Eberly College of Arts and Sciences

Department

History

Committee Chair

Amos J. Beyan.

Abstract

Unlike the majority of scholarship on the anti-lynching movement, this study focuses on the contribution and interaction of trans-Atlantic participants in the nineteenth century phase of the movement. According to current historiography, the origin of the anti-lynching movement is generally associated with the protest journalism of Ida B. Wells and her exile from the American South in 1892. This study however, redefines that date of origin as well as the period of time in which Americans and persons in the United Kingdom began working together to expose the crime of lynching beyond American shores. In this perspective, the activities of Ida B. Wells represent a catalytic force, which significantly impacted a nascent anti-lynching movement that had begun several years before she became involved.;The examination of correspondence, journals and periodicals, newspaper articles, diaries, membership data, and autobiographies, has shown that specific Americans were speaking out and organizing in protest of lynchings a decade prior to the traditionally designated time period, and that a trans-Atlantic connection was made with reform minded individuals in the United Kingdom at an earlier date than is usually stated. This discourse provides a clearly defined picture of the nineteenth century anti-lynching movement from its genesis in the early 1880s to 1900.;As the Reconstruction period evolved, whites who were threatened by upward mobility in the African American community, began to use lynchings as a means of stifling their political, economic, and social advancement.

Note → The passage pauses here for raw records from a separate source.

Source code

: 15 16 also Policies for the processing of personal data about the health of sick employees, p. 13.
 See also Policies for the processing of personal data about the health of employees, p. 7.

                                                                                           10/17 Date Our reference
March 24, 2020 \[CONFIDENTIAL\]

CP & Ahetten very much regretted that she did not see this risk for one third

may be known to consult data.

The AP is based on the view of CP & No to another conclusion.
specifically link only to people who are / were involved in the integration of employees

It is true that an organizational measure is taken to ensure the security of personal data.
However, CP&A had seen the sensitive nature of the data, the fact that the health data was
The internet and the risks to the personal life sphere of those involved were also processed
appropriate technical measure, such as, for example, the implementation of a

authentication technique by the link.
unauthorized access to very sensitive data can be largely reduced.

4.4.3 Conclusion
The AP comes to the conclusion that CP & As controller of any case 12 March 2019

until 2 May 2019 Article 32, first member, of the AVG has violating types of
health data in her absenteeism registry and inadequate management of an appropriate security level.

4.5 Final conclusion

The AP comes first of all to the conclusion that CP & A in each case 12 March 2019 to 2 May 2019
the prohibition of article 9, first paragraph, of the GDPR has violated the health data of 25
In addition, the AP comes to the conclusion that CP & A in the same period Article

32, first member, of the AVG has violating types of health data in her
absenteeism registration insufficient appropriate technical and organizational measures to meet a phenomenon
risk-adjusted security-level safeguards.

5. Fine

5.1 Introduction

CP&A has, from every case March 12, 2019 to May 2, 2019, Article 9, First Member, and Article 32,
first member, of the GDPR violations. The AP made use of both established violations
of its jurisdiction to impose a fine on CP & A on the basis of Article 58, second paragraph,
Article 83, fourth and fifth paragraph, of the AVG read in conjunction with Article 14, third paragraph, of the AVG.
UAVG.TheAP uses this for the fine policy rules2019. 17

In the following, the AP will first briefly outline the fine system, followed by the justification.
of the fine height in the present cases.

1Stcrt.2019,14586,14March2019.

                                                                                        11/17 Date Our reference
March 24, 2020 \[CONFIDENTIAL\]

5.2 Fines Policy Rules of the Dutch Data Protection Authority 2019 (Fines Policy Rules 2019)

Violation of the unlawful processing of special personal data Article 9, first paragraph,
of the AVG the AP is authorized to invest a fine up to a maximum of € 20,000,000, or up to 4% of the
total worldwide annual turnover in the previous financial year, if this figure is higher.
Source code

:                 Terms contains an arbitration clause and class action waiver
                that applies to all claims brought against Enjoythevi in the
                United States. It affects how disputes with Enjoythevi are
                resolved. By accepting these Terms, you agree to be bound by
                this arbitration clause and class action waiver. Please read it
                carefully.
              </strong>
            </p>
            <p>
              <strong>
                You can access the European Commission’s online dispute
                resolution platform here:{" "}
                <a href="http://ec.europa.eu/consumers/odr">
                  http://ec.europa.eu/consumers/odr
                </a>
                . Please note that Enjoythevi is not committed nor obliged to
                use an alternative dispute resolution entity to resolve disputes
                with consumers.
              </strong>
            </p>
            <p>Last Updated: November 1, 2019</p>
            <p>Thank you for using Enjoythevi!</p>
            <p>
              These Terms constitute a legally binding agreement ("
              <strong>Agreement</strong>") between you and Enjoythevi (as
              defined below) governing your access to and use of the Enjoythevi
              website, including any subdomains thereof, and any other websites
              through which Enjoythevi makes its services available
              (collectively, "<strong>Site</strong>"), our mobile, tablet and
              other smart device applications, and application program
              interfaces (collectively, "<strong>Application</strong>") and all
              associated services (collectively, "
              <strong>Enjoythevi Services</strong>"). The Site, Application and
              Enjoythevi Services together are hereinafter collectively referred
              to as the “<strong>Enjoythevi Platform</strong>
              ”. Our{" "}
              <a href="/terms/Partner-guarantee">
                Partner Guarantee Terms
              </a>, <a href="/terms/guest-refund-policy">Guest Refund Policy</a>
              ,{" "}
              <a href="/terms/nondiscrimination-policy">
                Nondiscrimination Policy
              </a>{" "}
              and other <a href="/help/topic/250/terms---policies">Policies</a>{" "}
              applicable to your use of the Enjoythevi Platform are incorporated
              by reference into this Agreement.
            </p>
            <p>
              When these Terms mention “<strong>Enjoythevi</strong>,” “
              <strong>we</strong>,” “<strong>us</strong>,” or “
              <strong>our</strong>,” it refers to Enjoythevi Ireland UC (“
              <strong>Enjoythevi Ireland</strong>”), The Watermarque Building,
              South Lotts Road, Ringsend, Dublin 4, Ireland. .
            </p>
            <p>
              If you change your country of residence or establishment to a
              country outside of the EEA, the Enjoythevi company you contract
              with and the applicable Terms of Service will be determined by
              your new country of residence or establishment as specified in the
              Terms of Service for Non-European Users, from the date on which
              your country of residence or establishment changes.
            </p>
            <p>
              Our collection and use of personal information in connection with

In spite of the risk of speaking out against this aggression, several Americans, specifically journalists, ministers, and humanitarians asserted their influence and protested the crime. They were joined in their efforts by persons in the United Kingdom, primarily England and Scotland, who together increased the global awareness of a heinous crime and laid the foundation for future initiatives to abolish lynchings in American society.